• **TASK TO COMPLETE**:
Your answer is the lines below, exactly, from the one that contains "right hip: (293, 232)" through the one that contains "left front paw: (905, 351)", both included.

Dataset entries
########################################

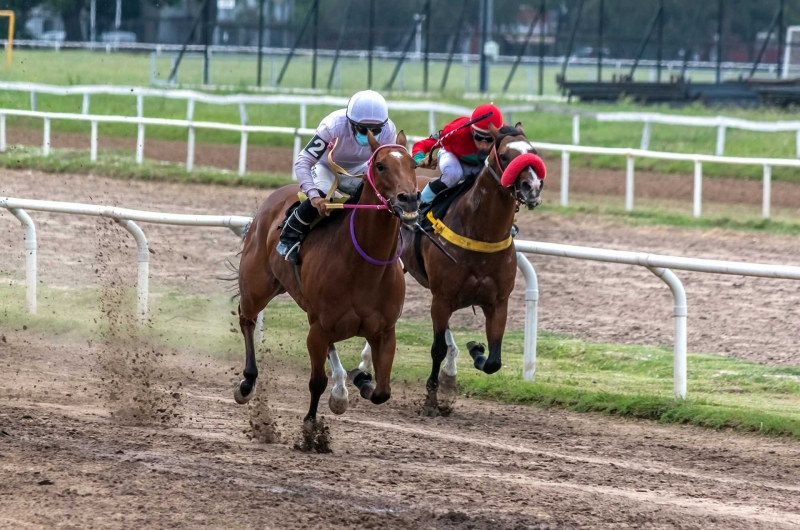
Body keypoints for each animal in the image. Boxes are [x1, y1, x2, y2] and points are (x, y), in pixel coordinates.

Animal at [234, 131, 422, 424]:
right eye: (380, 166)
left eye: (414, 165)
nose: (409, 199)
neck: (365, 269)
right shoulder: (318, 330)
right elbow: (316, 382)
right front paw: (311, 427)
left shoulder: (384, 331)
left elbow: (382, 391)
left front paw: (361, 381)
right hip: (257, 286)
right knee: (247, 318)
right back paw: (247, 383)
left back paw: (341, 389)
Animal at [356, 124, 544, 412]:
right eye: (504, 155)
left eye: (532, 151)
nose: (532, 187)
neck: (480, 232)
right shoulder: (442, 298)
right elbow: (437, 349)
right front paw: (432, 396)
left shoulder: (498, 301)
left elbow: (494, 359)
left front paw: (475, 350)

########################################

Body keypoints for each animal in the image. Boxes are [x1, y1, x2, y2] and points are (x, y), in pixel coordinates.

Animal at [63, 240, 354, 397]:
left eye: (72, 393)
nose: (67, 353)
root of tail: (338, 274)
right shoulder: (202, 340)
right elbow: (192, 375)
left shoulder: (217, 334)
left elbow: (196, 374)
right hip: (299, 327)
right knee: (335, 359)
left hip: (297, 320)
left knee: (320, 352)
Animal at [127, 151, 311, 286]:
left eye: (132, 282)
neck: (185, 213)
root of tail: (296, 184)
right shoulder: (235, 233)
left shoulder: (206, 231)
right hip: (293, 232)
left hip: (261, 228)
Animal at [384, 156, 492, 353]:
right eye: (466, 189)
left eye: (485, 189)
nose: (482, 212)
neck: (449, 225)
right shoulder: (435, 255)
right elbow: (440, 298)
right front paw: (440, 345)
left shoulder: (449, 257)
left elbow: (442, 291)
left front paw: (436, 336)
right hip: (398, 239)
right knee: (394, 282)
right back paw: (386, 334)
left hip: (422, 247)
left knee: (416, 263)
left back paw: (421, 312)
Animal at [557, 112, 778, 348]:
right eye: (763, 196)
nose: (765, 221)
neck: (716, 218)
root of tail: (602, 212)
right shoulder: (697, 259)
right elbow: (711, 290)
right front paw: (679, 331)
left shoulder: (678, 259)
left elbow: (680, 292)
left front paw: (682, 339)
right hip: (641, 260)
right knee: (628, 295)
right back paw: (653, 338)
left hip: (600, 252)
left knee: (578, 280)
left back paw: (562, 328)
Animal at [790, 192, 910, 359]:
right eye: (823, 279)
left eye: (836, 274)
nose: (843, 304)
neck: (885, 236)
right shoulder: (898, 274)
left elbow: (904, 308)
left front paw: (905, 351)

########################################

• **OUTPUT**:
right hip: (293, 232)
left hip: (261, 228)
Animal at [384, 156, 492, 353]:
right eye: (466, 189)
left eye: (485, 189)
nose: (482, 212)
neck: (449, 225)
right shoulder: (435, 255)
right elbow: (440, 298)
right front paw: (440, 345)
left shoulder: (449, 257)
left elbow: (442, 291)
left front paw: (436, 336)
right hip: (398, 239)
right knee: (394, 282)
right back paw: (386, 334)
left hip: (422, 247)
left knee: (416, 263)
left back paw: (421, 312)
Animal at [557, 112, 778, 348]:
right eye: (763, 196)
nose: (765, 221)
neck: (716, 218)
root of tail: (602, 212)
right shoulder: (697, 259)
right elbow: (711, 290)
right front paw: (679, 331)
left shoulder: (678, 259)
left elbow: (680, 292)
left front paw: (682, 339)
right hip: (641, 260)
right knee: (628, 295)
right back paw: (653, 338)
left hip: (600, 252)
left knee: (578, 280)
left back paw: (562, 328)
Animal at [790, 192, 910, 359]:
right eye: (823, 279)
left eye: (836, 274)
nose: (843, 304)
neck: (885, 236)
right shoulder: (898, 274)
left elbow: (904, 308)
left front paw: (905, 351)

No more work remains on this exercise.